#### [Task item]
Check every line of the entries below for the word "down", and copy the ones that have it.
═════ Record extracts
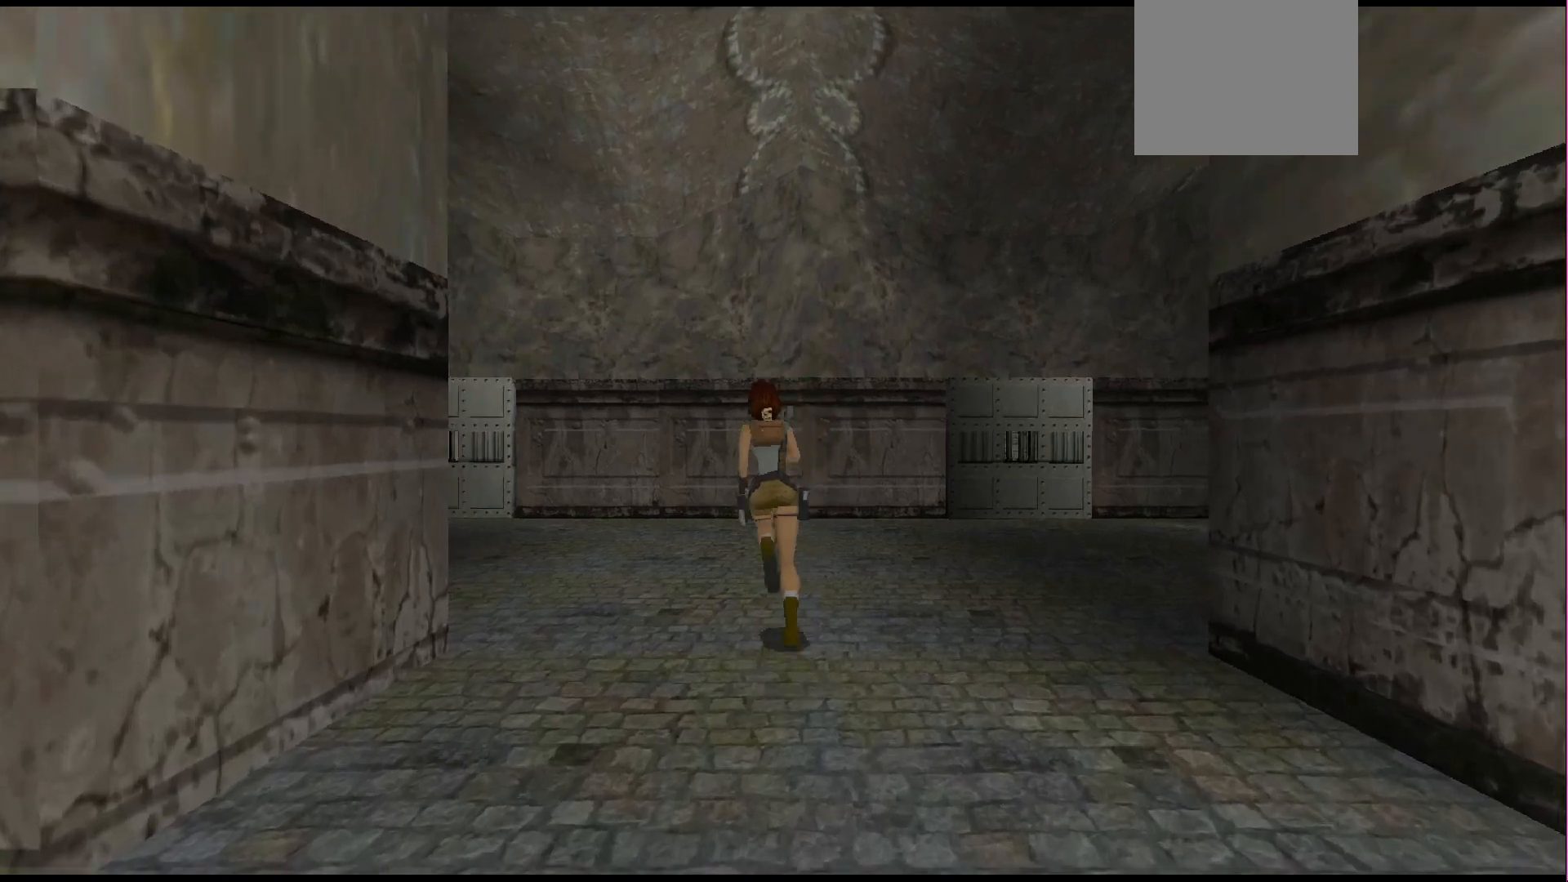
{"buttons": ["DPAD_UP", "DPAD_LEFT"], "events": [[233, "DPAD_LEFT", "up"], [467, "DPAD_LEFT", "down"]]}
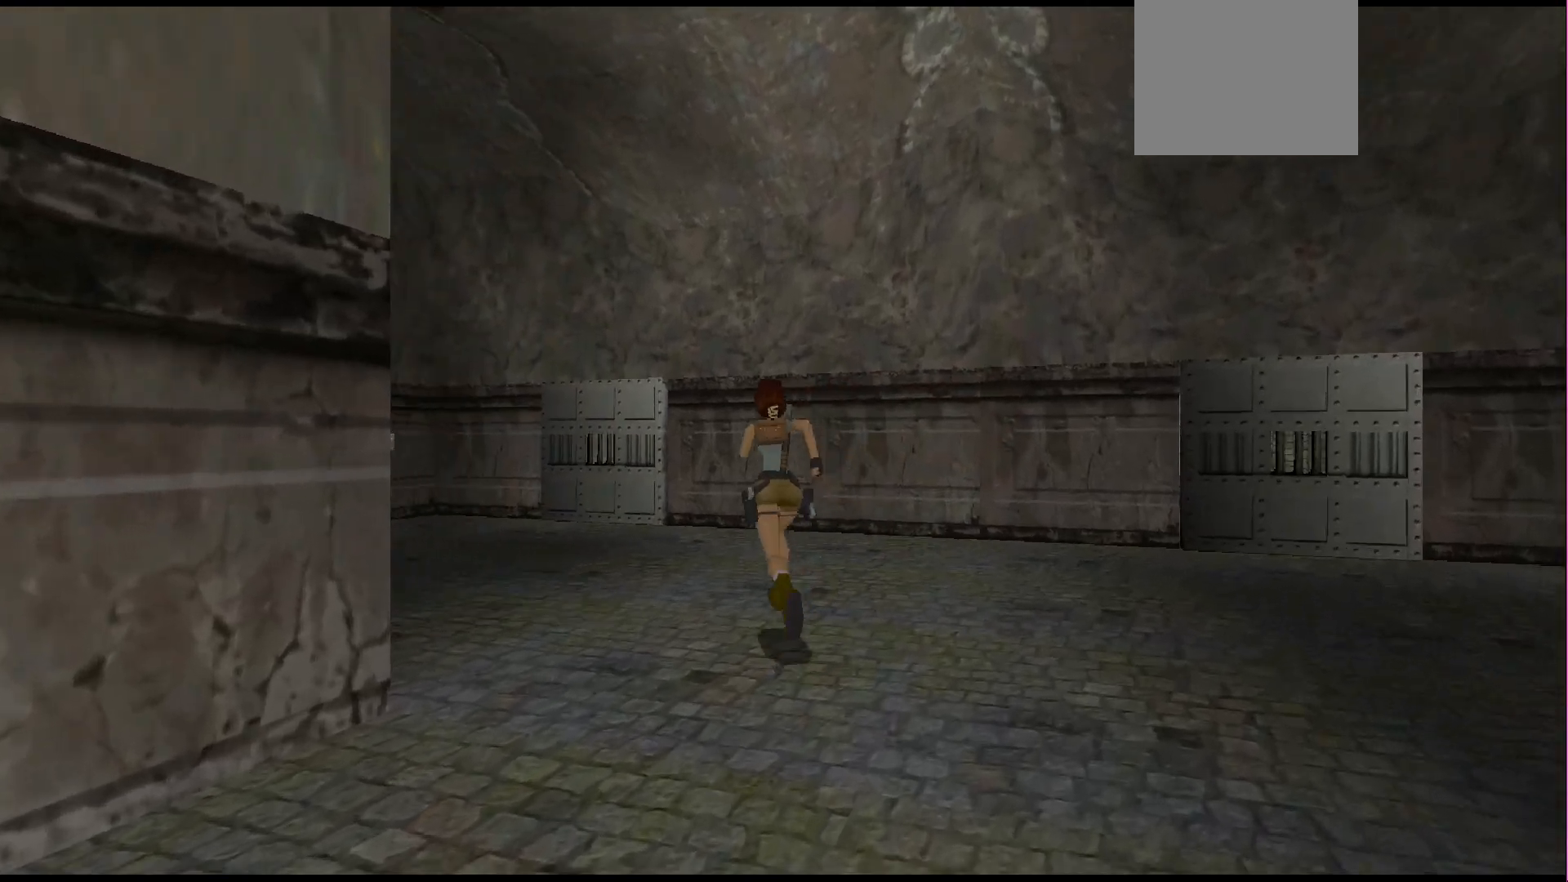
{"buttons": ["DPAD_UP", "DPAD_LEFT"], "events": []}
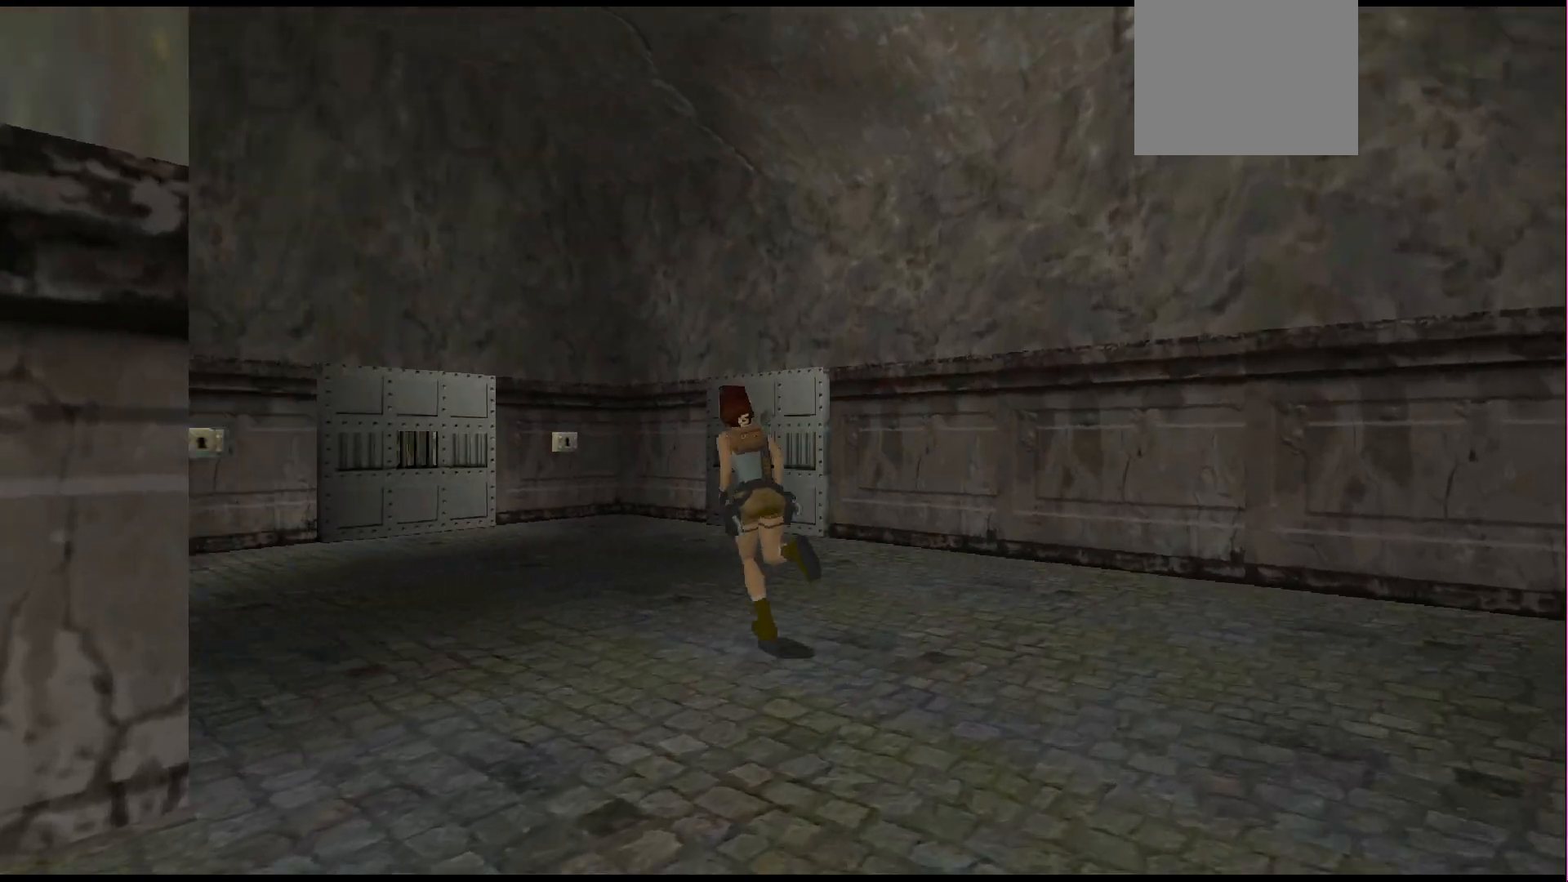
{"buttons": ["DPAD_UP", "DPAD_LEFT"], "events": [[100, "DPAD_LEFT", "up"], [267, "DPAD_LEFT", "down"]]}
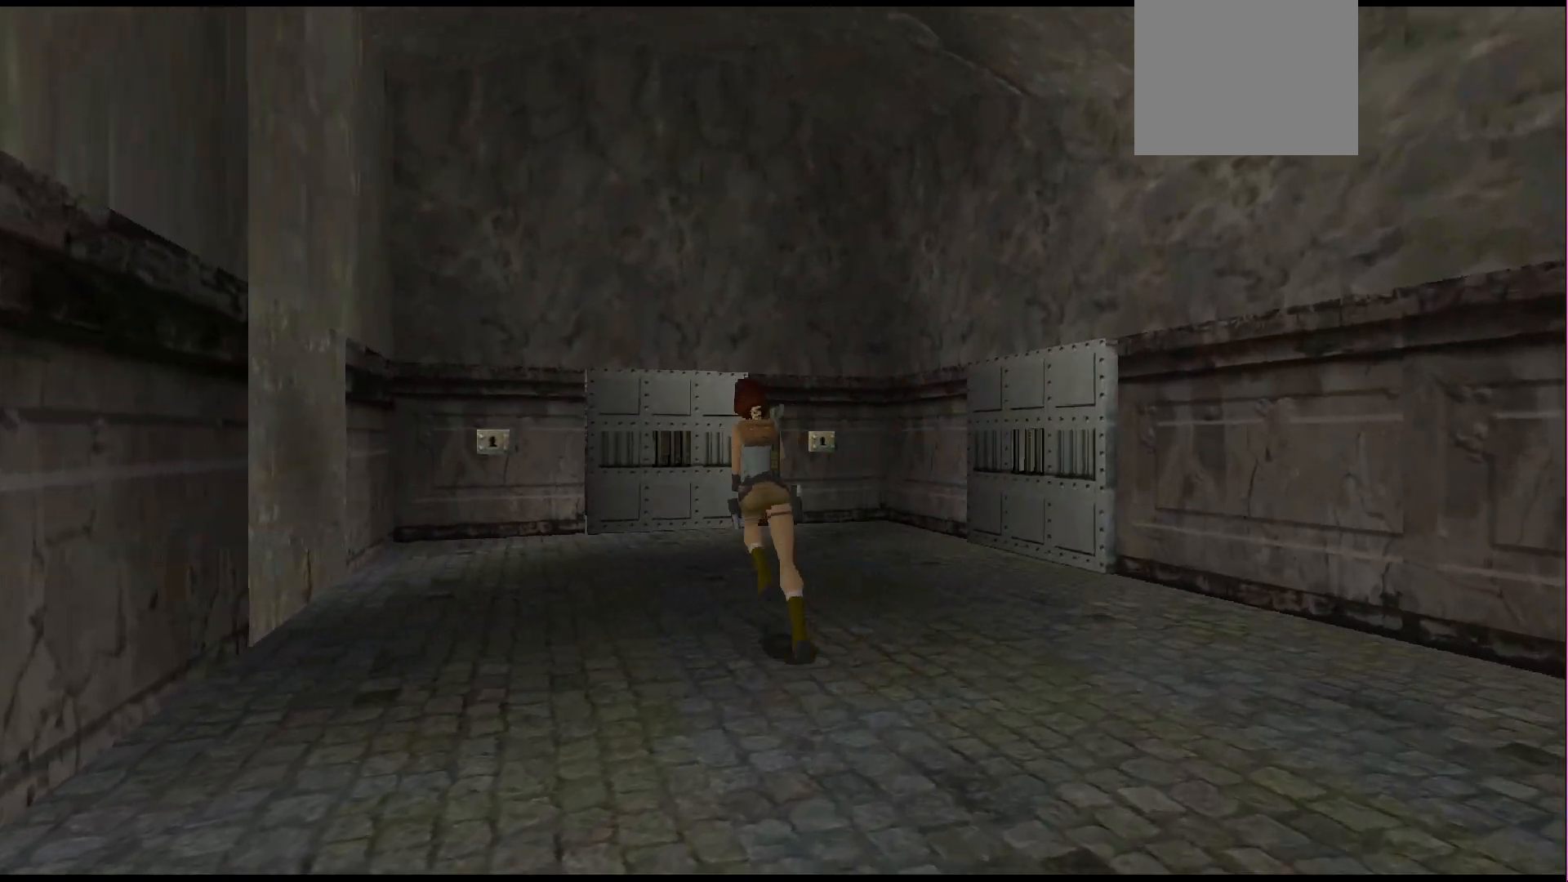
{"buttons": ["DPAD_UP", "DPAD_LEFT"], "events": []}
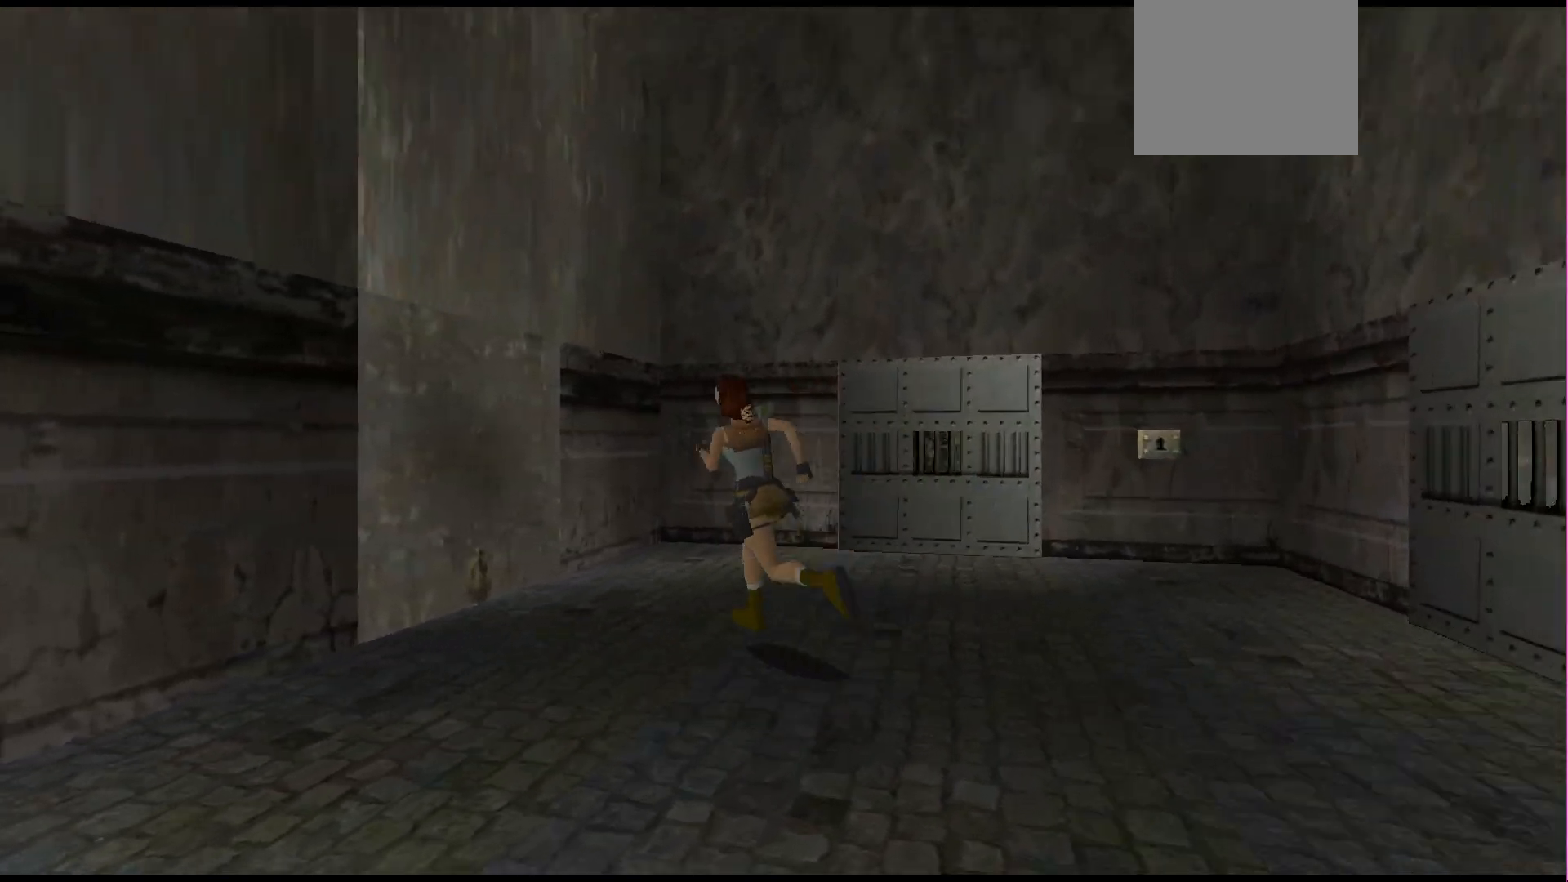
{"buttons": ["DPAD_UP", "DPAD_LEFT"], "events": [[100, "DPAD_LEFT", "up"], [233, "DPAD_LEFT", "down"]]}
══════════
#### [Solution for this exercise]
{"buttons": ["DPAD_UP", "DPAD_LEFT"], "events": [[233, "DPAD_LEFT", "up"], [467, "DPAD_LEFT", "down"]]}
{"buttons": ["DPAD_UP", "DPAD_LEFT"], "events": [[100, "DPAD_LEFT", "up"], [267, "DPAD_LEFT", "down"]]}
{"buttons": ["DPAD_UP", "DPAD_LEFT"], "events": [[100, "DPAD_LEFT", "up"], [233, "DPAD_LEFT", "down"]]}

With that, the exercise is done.